Kanban est une méthode qui date des années 50, qui fait partie des pratiques du Lean. Si elle a été utilisée en premier lieu dans l'industrie automobile, elle est aujourd'hui mise en œuvre dans l'informatique. Cette méthode se concentre sur la gestion du système de production, afin d'en optimiser la capacité et de livrer en continu des éléments de travail (fonction, bug fix,...). Cela commence par formaliser le processus de production. Kanban utilise le management visuel notamment en mettant en place dans la salle de l'équipe, le tableau kanban visible de tous, qui indique ce qui est planifié, en cours et réalisé.

Un des changements les plus radicaux est le passage au flux tiré : désormais l'équipe ne prendra une nouvelle tâche que si elle en a la capacité, le but étant de faire des livraisons régulières et d'optimiser l'efficacité de l'équipe. Il n'y a pas d'itération planifiée comme avec Scrum. Kanban s'adapte bien aux projets en maintenance ou aux longs projets de développement. On peut envisager son utilisation pour une activité de support.

Enfin Scrumban est une combinaison de Scrum et de Kanban : on utilise Kanban pour la gestion des user stories et pour fluidifier la production. On garde la gestion par itérations/sprints, mais on détaille les différentes étapes par lesquelles chaque user story passera. On dessine donc un tableau, avec une colonne par étape, par exemple avec les colonnes: A faire, Développement, Intégration, Validation, Fait. Cela permet de détailler le processus de production, parfois même de le formaliser! C'est aussi très utile pour détecter et prévenir des situations de famines ou de surcharge dans une étape.

Scrumban est recommandé par rapport à Scrum, si l'équipe contient des personnes spécialisées dans des domaines particuliers (3D, tests, par exemple). Le logiciel peut aussi imposer que certaines étapes soient gérées par un nombre très restreint de personnes à la fois, comme pour l'intégration par exemple.

Conclusion


De plus en plus d'entreprises optent pour une méthode agile pour éviter l'effet tunnel, et améliorer les chances de rentabiliser leurs projets. Cela nécessite des compétences: les équipes doivent être formées, et les rôles définis par la méthode choisie, doivent être respectés. En effet les rôles et les processus diffèrent de ceux auxquels on est habitué.
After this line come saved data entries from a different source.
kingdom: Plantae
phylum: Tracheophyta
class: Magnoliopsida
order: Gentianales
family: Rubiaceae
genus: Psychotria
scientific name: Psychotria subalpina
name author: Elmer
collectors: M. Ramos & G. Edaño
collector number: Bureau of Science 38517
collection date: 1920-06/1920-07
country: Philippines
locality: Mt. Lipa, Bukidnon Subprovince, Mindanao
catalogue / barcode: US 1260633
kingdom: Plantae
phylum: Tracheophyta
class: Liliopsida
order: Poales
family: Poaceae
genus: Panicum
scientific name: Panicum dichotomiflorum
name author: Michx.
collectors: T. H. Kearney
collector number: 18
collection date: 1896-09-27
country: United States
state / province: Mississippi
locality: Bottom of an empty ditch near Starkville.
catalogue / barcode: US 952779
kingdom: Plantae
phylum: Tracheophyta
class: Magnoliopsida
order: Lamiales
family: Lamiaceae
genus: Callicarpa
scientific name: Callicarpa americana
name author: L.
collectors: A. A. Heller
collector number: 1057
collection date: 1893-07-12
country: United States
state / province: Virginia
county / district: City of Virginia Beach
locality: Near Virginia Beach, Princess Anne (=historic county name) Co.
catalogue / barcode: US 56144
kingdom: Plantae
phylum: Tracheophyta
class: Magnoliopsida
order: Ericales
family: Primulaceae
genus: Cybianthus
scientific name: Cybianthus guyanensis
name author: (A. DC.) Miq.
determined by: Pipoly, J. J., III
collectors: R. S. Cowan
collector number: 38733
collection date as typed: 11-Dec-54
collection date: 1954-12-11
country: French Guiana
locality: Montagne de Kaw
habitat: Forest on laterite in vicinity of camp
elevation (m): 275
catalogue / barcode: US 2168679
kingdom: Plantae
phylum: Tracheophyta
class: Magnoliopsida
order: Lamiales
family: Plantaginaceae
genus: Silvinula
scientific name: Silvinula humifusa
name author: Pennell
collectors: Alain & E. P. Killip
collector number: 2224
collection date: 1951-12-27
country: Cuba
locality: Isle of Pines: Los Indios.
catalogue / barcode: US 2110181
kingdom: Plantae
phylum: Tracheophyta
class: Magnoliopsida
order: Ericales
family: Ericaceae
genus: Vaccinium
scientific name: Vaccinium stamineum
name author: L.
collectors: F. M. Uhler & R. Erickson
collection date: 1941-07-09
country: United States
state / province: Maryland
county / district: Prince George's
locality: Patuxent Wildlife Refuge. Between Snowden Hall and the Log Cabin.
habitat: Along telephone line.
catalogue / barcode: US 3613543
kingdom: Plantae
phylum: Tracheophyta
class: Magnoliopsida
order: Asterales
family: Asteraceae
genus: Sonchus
Les méthodes agiles sont adaptées dans un contexte changeant où certaines décisions peuvent être prises tardivement et peuvent éventuellement en contredire d'autres. La méthode choisie peut ne pas être adaptée, par exemple à cause de la taille de l'équipe: avec XP l'équipe de développement ne dépasse pas les 10 personnes.

Il s'agit de rester pragmatique avant tout. Certaines pratiques peuvent être mises en place très rapidement. Mais il y a un réel changement culturel à opérer, et la migration vers une méthode agile n'est pas instantanée, ni semée d'embûches, aussi il vaut mieux être accompagné dans cette démarche.